*Records shown:*

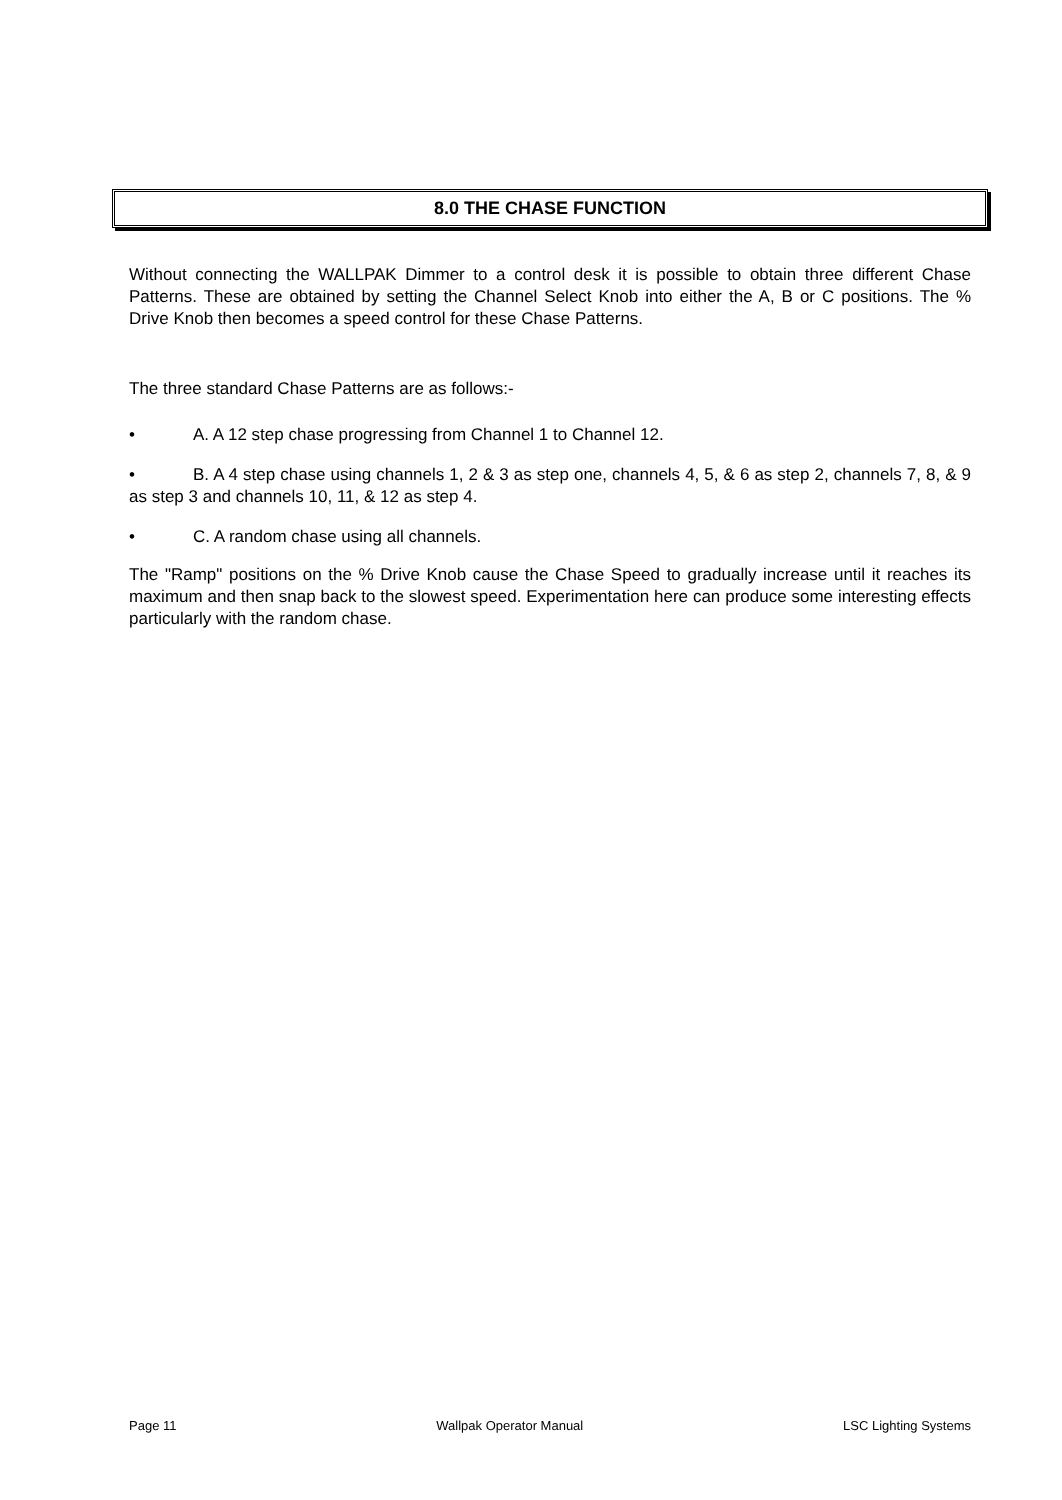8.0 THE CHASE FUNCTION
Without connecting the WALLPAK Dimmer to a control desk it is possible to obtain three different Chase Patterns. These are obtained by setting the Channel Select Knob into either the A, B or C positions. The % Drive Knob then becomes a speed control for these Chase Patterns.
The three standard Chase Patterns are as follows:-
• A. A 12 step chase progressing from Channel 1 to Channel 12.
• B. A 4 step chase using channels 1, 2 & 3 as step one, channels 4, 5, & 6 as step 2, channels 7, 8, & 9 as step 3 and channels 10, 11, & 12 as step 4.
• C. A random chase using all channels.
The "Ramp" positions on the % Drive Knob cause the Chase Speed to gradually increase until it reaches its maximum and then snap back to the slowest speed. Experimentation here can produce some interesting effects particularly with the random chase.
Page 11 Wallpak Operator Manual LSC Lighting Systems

*Exercise requirements:*
The result should be every line that contains "three", copied from the entries.

*Result:*
Without connecting the WALLPAK Dimmer to a control desk it is possible to obtain three different Chase Patterns. These are obtained by setting the Channel Select Knob into either the A, B or C positions. The % Drive Knob then becomes a speed control for these Chase Patterns.
The three standard Chase Patterns are as follows:-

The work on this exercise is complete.